I think you are missing the point. Raid and backup are still vulnerable for bit rot.

A database usually store very important data, which in any case should never be modified or deleted by data corruption. ZFS prevents this, as long you store the database on a mirror.


----------



## sossego (Jul 9, 2010)

Minix


----------



## kdemidofff (Jul 11, 2010)

olav said:
			
		

> I think you are missing the point. Raid and backup are still vulnerable for bit rot.
> 
> A database usually store very important data, which in any case should never be modified or deleted by data corruption. ZFS prevents this, as long you store the database on a mirror.



yes that is but ZFS useless if
1. hacker dd ur disk, or administrator (accidentally) delete database
2. dead system hardware

in that cases slaves (for serving while master gone) and (+delayed also) replication can help
u will have new healthy machine (u can use zfs also) opposed to useless healthy disk in dead machine. Database is a system, solution not just filesystem it needs more integrity than just files. And if u read u can see i was talking about high availability and overall integrity not just checksums.


----------



## gordon@ (Jul 11, 2010)

Calling this "self-healing" is disingenuous. It's really just proactive health checking.


----------



## fronclynne (Jul 13, 2010)

Indeed.  fsck(8) has "corrected" away several important files that I would have liked to have kept, but at least things were "consistent" afterwards, right?  I don't see zfs as much different.  It might be able to tell when something is corrupt, but I'd rather it didn't try (cack-handedly) to "correct" it without my say-so.

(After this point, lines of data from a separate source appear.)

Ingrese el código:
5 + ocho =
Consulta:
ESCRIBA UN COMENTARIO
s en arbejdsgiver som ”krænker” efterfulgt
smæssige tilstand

Let's just say I'm dubious about the whole self-healing thing.


----------



## olav (Jul 13, 2010)

But if you disable checksum then it won't self-heal?


----------



## bsd10 (Oct 19, 2010)

I agree with gordon that self-healing is a misnomer, but even if it weren't, it would still probably be safer to do get the checksum of the backup file itself rather than the individual blocks.


----------